The appendices and notes comprise 46 pages, in fact, approximately a fifth of the book. They include another list of the bindings of one of Prideaux's students, Elizabeth McColl; lists of the women associated with The Guild of Women Binders; and even a list of women binders not mentioned in the text! The notes are of interest as one reads through the text and some lend themselves as spin-offs for personal study. The book's only fault, perhaps, is in offering so much information that it is difficult to assimilate when the book is read from start to finish. The clean book design by Peter Guy, however, and the organization of the material, supported by numerous well-placed black and white photographs and 32 color plates, help make it easier to absorb and refer back to specific topics. This book is destined to become a standard reference on the women in bookbinding as well as a point of departure for further investigations on the subject.

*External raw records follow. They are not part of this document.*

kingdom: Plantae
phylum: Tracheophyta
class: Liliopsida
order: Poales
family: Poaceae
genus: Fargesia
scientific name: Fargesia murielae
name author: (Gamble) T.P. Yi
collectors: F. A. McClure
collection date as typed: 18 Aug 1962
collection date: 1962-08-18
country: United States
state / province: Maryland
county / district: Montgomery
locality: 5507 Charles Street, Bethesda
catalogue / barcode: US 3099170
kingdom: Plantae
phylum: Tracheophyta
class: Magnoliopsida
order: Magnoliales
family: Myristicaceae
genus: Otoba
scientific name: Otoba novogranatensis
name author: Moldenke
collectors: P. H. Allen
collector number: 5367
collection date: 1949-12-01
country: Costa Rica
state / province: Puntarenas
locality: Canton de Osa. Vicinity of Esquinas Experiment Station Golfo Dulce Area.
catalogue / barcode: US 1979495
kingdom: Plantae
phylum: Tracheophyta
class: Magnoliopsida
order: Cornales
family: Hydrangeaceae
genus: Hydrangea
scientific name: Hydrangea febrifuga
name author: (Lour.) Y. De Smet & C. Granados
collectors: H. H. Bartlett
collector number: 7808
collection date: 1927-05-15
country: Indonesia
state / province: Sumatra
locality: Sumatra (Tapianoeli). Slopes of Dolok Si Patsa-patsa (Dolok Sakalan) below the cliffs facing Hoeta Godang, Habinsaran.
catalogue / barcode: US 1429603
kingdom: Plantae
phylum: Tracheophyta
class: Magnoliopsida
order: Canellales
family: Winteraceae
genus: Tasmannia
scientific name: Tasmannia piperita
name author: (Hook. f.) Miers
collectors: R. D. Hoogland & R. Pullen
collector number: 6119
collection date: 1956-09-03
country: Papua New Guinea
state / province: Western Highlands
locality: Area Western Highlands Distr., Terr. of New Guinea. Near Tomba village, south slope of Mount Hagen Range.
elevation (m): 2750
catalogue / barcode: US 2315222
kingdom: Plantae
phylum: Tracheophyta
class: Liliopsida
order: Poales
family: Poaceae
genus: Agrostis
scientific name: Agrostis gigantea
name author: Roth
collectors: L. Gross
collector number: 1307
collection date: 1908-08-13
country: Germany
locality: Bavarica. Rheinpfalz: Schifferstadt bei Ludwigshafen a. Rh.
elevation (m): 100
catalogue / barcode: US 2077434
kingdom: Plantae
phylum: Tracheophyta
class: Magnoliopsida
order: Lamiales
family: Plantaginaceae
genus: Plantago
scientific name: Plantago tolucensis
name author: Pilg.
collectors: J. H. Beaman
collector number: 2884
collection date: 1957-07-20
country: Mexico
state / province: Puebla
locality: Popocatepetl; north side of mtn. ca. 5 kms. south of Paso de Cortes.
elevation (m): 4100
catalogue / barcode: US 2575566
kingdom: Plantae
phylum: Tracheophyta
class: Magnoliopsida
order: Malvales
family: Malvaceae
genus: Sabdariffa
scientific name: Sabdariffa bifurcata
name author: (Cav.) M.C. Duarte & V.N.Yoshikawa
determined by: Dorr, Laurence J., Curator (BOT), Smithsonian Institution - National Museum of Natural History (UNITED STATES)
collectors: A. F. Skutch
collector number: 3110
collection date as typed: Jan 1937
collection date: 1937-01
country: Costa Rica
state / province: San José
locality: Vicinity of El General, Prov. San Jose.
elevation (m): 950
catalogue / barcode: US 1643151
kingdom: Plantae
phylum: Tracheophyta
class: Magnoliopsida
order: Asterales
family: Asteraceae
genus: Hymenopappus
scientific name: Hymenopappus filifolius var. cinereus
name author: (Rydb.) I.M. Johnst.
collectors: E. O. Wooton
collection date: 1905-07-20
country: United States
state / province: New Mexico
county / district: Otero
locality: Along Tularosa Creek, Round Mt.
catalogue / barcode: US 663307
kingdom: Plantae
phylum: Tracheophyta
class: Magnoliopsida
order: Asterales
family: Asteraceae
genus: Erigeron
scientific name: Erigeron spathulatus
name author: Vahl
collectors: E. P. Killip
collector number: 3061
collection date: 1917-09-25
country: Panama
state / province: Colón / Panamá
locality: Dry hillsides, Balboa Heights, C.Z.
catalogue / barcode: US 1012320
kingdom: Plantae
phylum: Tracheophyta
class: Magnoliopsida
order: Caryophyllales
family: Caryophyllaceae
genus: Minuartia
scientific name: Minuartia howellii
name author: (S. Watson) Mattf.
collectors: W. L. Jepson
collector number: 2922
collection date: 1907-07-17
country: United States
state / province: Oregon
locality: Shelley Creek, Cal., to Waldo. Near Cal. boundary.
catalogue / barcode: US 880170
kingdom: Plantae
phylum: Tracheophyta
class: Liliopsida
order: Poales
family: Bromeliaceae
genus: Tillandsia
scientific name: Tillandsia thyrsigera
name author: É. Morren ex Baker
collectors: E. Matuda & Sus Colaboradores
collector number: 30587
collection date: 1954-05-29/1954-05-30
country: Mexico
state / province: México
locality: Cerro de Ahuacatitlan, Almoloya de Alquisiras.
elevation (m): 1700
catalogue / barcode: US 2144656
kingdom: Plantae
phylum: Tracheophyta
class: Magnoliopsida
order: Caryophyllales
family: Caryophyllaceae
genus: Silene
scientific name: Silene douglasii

Private lessons were the only way women had to learn the craft, and toward the end of the book, Tidcombe emphasizes that the work of many women binders of this era is not necessarily of high standard. Outside Britain, many women were taught by women who were still students themselves, and many were geographically removed from centers of bookbinding activity and missed criticism essential in developing good skills. American women who were fortunate to study with Cobden-Sanderson at his Doves Bindery in London are mentioned in this last chapter - including Evelyn Hunter Nordhoff, Emily Preston, and Ellen Gates Starr. Other American women binders active at this time - such as Mary Crease Sears and Agnes St. John of Boston, Edith Diehl of New York, and Octavia Holden of San Francisco - are described briefly. The text closes rather abruptly with Tidcombe discrediting the popular belief that Cobden-Sanderson had an overwhelming influence in the U.S. Tidcombe notes that of the 49 members of the Guild of Book Workers in 1907, only six were students of the Doves Bindery. Many Americans also had lessons in France and elsewhere.
Women Bookbinders is written with a clear, unromantic, matter-of-fact objectivity. The author claims the book is not a work of criticism, but she offers the occasional critical comment to be expected from someone as knowledgeable as she is about binding from this period. What Tidcombe has accomplished, however, is a handsome publication which fills a major void in the history of bookbinding.